The US Election Assistance Commission (EAC) believes Dominion Voting Systems machines in Michigan use “modem transmission features” and “do not match the EAC-certified system configuration,” according to a letter the inspector general of the EAC sent to U.S. Congressman Bill Posey, which was obtained by National File. A top Dominion executive reportedly testified that his machines use cellular modems, which experts previously said “make Michigan elections vulnerable.”
EAC is an independent agency of the government created by the Help America Vote Act of 2002. Part of the EAC’s mandate is to provide information and resources regarding election administration throughout the country. While the EAC is critical of the use of cellular modems to transmit data, Dominion CEO John Poulos reportedly testified on December 15 that while Dominion machines are not connected to the Internet, in some places they use cellular modems to transmit results after hours.
“In addition, even if a state purchases an EAC-certified system, a state may alter the certified configuration for state-specific requirements (such as straight-party voting or modem transmission of results). Each state performs its own system certifications, to include those state-specific requirements,” the office of the inspector general for the EAC wrote to Congressman Posey. “For example, EAC believes Michigan may use modem transmission features in at least some of its Dominion voting systems. Dominion has not applied through EAC for certification of a voting system configuration that includes modem transmission, so if Michigan’s Dominion systems use modem 4 transmission, their systems do not match the EAC-certified system configuration. However, Michigan would have certified its configurations of its systems in accordance with the state law cited above.”

──────────────────────────────

Aim: According to the article on Dominion voting systems in Michigan, which law created the US Election Assistance Commission?

Stored records:
──────────────────────────────

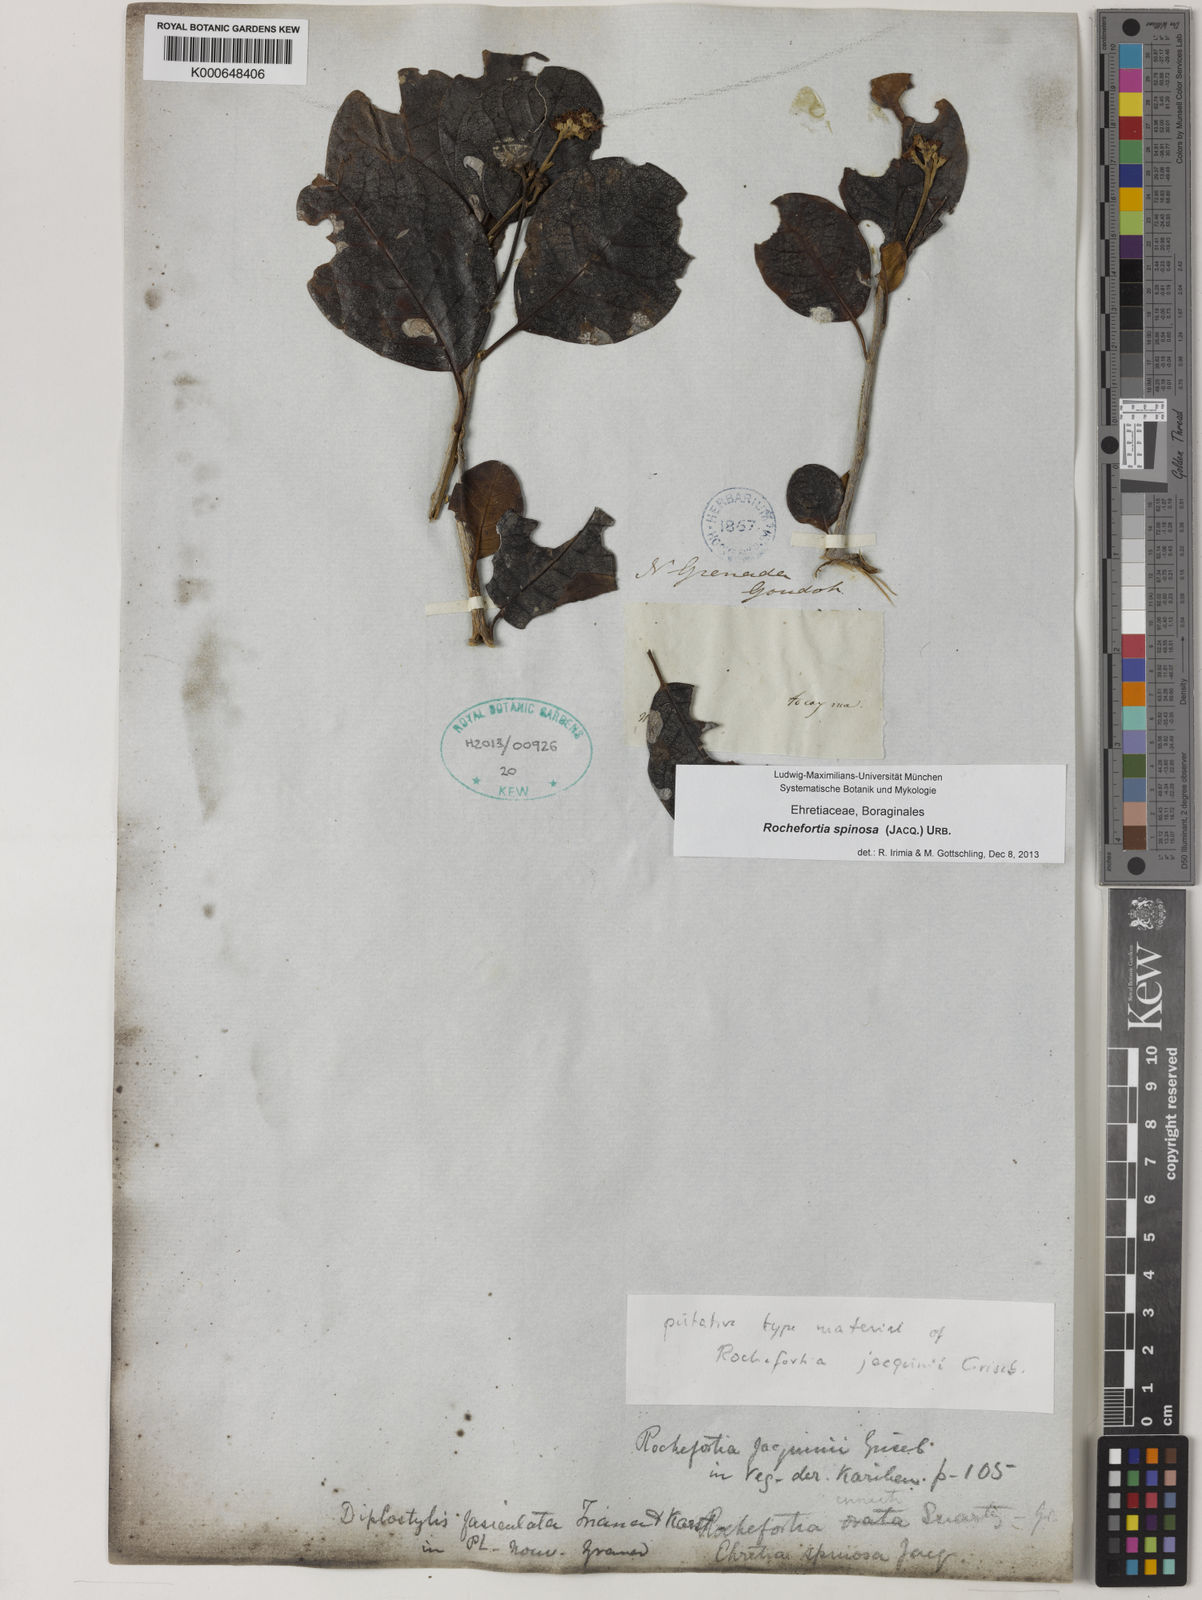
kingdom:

──────────────────────────────

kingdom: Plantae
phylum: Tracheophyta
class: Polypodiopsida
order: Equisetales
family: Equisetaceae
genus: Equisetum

──────────────────────────────

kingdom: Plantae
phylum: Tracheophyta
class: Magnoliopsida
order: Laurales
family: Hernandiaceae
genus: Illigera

──────────────────────────────

Finished answer: The Help America Vote Act of 2002.